◆ Exercise goal ◆
In the material below, the lines between the one holding "trésorier qui perçoit" and the one holding "130. Silnik elektryczny kołnierzowy, prod. B", inclusive, are to be set down word for word. Pictures stay out.

◆ Exercise materials ◆
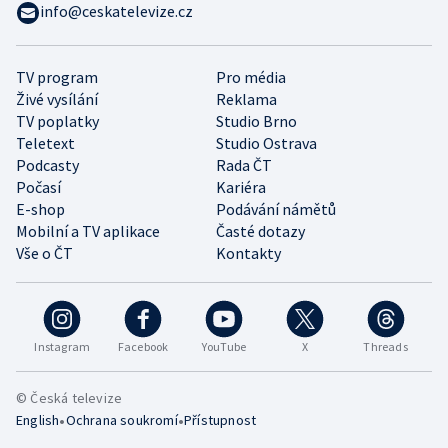
info@ceskatelevize.cz
TV program
Pro média
Živé vysílání
Reklama
TV poplatky
Studio Brno
Teletext
Studio Ostrava
Podcasty
Rada ČT
Počasí
Kariéra
E-shop
Podávání námětů
Mobilní a TV aplikace
Časté dotazy
Vše o ČT
Kontakty
Instagram
Facebook
YouTube
X
Threads
© Česká televize
•
•
English
Ochrana soukromí
Přístupnost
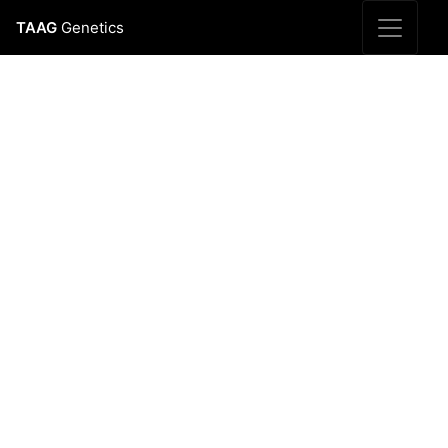
TAAG
Genetics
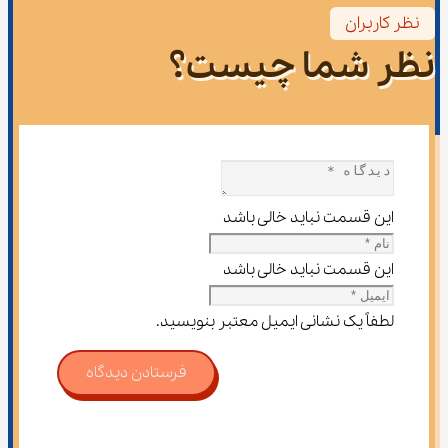
نظر کاربران
نظر شما چیست؟
این قسمت نباید خالی باشد
این قسمت نباید خالی باشد
لطفاً یک نشانی ایمیل معتبر بنویسید.
فرستادن دیدگاه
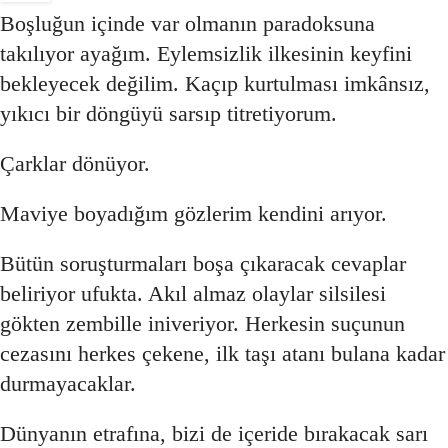
Boşluğun içinde var olmanın paradoksuna
takılıyor ayağım. Eylemsizlik ilkesinin keyfini
bekleyecek değilim. Kaçıp kurtulması imkânsız,
yıkıcı bir döngüyü sarsıp titretiyorum.
Çarklar dönüyor.
Maviye boyadığım gözlerim kendini arıyor.
Bütün soruşturmaları boşa çıkaracak cevaplar
beliriyor ufukta. Akıl almaz olaylar silsilesi
gökten zembille iniveriyor. Herkesin suçunun
cezasını herkes çekene, ilk taşı atanı bulana kadar
durmayacaklar.
Dünyanın etrafına, bizi de içeride bırakacak sarı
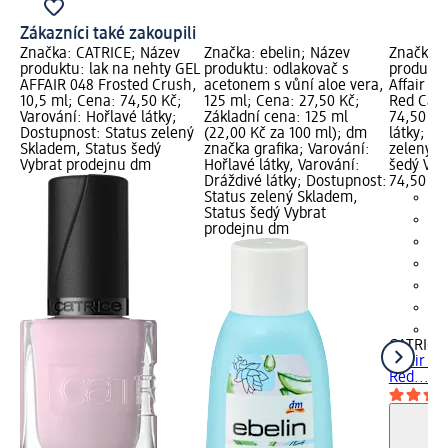
Zákazníci také zakoupili
Značka: CATRICE; Název
Značka: ebelin; Název
Značka: 
produktu: lak na nehty GEL
produktu: odlakovač s
produktu
AFFAIR 048 Frosted Crush,
acetonem s vůní aloe vera,
Affair 0
10,5 ml; Cena: 74,50 Kč;
125 ml; Cena: 27,50 Kč;
Red Carp
Varování: Hořlavé látky;
Základní cena: 125 ml
74,50 Kč
Dostupnost: Status zelený
(22,00 Kč za 100 ml); dm
látky; D
Skladem, Status šedý
značka grafika; Varování:
zelený S
Vybrat prodejnu dm
Hořlavé látky, Varování:
šedý Vyb
Dráždivé látky; Dostupnost:
74,50 Kč
Status zelený Skladem,
Status šedý Vybrat
prodejnu dm
+3
CATRICE
Affair 0
Red..., 1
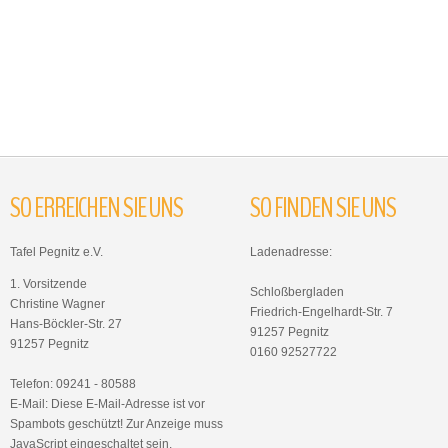
SO
ERREICHEN
SIE
UNS
SO
FINDEN
SIE
UNS
Tafel Pegnitz e.V.
Ladenadresse:
1. Vorsitzende
Schloßbergladen
Christine Wagner
Friedrich-Engelhardt-Str. 7
Hans-Böckler-Str. 27
91257 Pegnitz
91257 Pegnitz
0160 92527722
Telefon: 09241 - 80588
E-Mail:
Diese E-Mail-Adresse ist vor
Spambots geschützt! Zur Anzeige muss
JavaScript eingeschaltet sein.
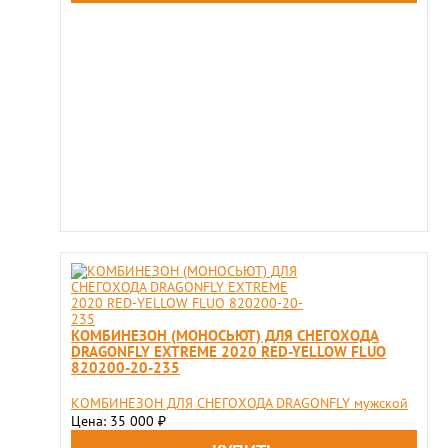
КОМБИНЕЗОН (МОНОСЬЮТ) ДЛЯ СНЕГОХОДА
DRAGONFLY EXTREME 2020 RED-YELLOW FLUO
820200-20-235
КОМБИНЕЗОН ДЛЯ СНЕГОХОДА DRAGONFLY мужской
Цена: 35 000
₽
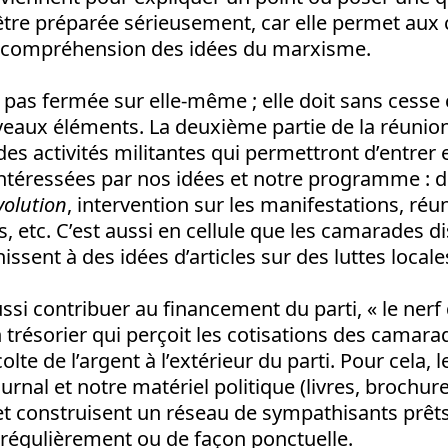
 être préparée sérieusement, car elle permet au
r compréhension des idées du marxisme.
t pas fermée sur elle-même ; elle doit sans cesse
veaux éléments. La deuxième partie de la réunio
 des activités militantes qui permettront d’entrer
ntéressées par nos idées et notre programme : d
volution
, intervention sur les manifestations, réu
es, etc. C’est aussi en cellule que les camarades d
hissent à des idées d’articles sur des luttes local
ussi contribuer au financement du parti, « le nerf 
 trésorier qui perçoit les cotisations des camarad
colte de l’argent à l’extérieur du parti. Pour cela
urnal et notre matériel politique (livres, brochur
 et construisent un réseau de sympathisants prêt
 régulièrement ou de façon ponctuelle.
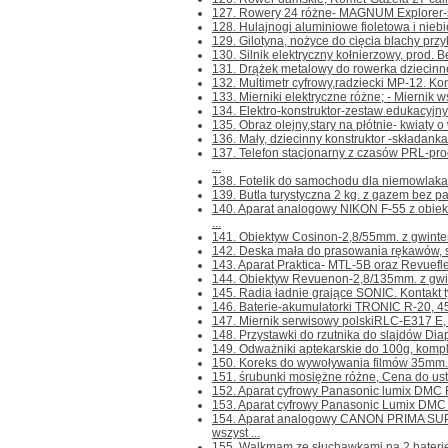
127. Rowery 24 różne- MAGNUM Explorer-s
128. Hulajnogi aluminiowe fioletowa i niebie
129. Gilotyna, nożyce do cięcia blachy przyk
130. Silnik elektryczny kołnierzowy, prod. B
131. Drążek metalowy do rowerka dziecinnego
132. Multimetr cyfrowy,radziecki MP-12. Konta
133. Mierniki elektryczne różne; - Miernik 
134. Elektro-konstruktor-zestaw edukacyjny d
135. Obraz olejny,stary na płótnie- kwiaty o
136. Mały, dziecinny konstruktor -składanka 
137. Telefon stacjonarny z czasów PRL-
...
138. Fotelik do samochodu dla niemowlaka 
139. Butla turystyczna 2 kg. z gazem bez paln
140. Aparat analogowy NIKON F-55 z ob
...
141. Obiektyw Cosinon-2,8/55mm. z gwintem
142. Deska mała do prasowania rękawów, sp
143. Aparat Praktica- MTL-5B oraz Revuefl
144. Obiektyw Revuenon-2,8/135mm. z gwin
145. Radia ładnie grające SONIC. Kontakt tyl
146. Baterie-akumulatorki TRONIC R-20, 4
147. Miernik serwisowy polskiRLC-E317 E, n
148. Przystawki do rzutnika do slajdów Diap
149. Odważniki aptekarskie do 100g, kompl
150. Koreks do wywoływania filmów 35mm.-m
151. śrubunki mosiężne różne, Cena do ustale
152. Aparat cyfrowy Panasonic lumix DMC FZ
153. Aparat cyfrowy Panasonic Lumix DMC F
154. Aparat analogowy CANON PRIMA SU
wszyst ...
155. Walkmam ze słuchawkami na 2 baterie R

◆ Result of the task ◆
 trésorier qui perçoit les cotisations des camarad
colte de l’argent à l’extérieur du parti. Pour cela
urnal et notre matériel politique (livres, brochur
 et construisent un réseau de sympathisants prêt
 régulièrement ou de façon ponctuelle.
127. Rowery 24 różne- MAGNUM Explorer-s
128. Hulajnogi aluminiowe fioletowa i niebie
129. Gilotyna, nożyce do cięcia blachy przyk
130. Silnik elektryczny kołnierzowy, prod. B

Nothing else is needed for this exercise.